The floors are terra cotta tile arches supported on steel beams. The fill layer that runs over the arches has been temporarily removed during the current construction, leaving the tops of the beams standing proud above the terra cotta surface. The beams are supported by brick bearing walls.
The firebox has a brick arch in front rather than a lintel, which is a straightforward and old-fashioned way to deal with the heat. The firebox itself appears to be common brick except for the bottom, which is hard-burned yellow brick.

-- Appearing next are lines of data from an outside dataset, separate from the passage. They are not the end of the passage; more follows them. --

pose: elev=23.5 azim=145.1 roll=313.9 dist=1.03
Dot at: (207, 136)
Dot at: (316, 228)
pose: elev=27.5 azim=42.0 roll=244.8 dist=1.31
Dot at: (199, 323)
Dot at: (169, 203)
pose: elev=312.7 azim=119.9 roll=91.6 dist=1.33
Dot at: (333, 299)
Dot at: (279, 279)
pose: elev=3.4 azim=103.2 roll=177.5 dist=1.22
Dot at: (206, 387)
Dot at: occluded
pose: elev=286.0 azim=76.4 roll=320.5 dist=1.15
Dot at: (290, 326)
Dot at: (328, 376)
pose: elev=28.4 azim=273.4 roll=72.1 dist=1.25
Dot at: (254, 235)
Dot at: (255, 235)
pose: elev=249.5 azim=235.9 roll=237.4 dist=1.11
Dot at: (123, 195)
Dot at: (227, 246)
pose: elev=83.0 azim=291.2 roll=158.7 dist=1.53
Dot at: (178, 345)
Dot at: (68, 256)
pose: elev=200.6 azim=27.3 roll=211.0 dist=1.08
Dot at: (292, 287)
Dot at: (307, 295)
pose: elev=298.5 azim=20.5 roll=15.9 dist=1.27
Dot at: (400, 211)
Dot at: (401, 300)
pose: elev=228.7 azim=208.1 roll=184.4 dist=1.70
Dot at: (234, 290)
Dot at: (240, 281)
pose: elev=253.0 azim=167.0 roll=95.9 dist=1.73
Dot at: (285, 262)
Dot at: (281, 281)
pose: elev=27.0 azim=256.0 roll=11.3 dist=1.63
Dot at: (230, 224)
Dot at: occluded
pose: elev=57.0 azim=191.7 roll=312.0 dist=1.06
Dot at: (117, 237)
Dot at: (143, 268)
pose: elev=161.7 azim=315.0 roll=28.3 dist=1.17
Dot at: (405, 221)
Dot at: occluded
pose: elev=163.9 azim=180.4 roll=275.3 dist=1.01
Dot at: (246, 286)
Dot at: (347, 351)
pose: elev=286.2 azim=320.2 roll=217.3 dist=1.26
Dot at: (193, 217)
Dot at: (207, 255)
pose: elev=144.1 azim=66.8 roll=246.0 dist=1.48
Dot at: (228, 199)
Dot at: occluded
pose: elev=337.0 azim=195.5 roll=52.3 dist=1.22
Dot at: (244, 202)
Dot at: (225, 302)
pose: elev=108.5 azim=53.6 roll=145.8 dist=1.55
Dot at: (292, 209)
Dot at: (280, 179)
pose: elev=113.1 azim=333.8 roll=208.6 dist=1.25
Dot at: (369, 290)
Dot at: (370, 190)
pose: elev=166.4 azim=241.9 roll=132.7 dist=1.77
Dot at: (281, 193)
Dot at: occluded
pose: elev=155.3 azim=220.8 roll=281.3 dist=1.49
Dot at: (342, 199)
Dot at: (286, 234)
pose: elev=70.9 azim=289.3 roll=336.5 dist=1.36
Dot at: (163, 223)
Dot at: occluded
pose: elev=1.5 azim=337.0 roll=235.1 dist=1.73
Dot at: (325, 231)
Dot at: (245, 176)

The NYC code (and pre-comprehensive-code regulations) requirements for fireplaces barely changed from the mid-1800s through 2008, when the city adopted a locally-edited version of the International Building Code. And really, even the post-2008 codes are fairly close to the old requirements. There are few code sections that have gone so long with so few changes, for the simple reason that the mid-1800s requirements worked.. They kept the fire and smoke where they belonged, which is another way of saying they led to workable fireplaces that didn’t set buildings on fire. Those fireplaces, of course, became less and less important over time as stoves, gas lights, steam heat, and electric lights were added to the expectations for new buildings.
Having the steel beam running straight into the base of the fireplace feels wrong. Most of the buildings with this type of fireplace have wood-joist floors, and the joists are supported by a header just outside of the hearth, so that there’s no flammable material at the hearth. In this case – and in other buildings with fire-resistant floors – the fire-rated floor is as heat-resistant as the fireplace itself, so there’s no reason that the floor can’t simply run to the wall and directly support the hearth.
We’ve got a fireplace that would not have been out of place hundreds of years ago, sitting (safely) on a steel and terra cotta floor that was new technology when this building was built. A nice mix, and one that shows the way that new eras slip in as old ones ease out.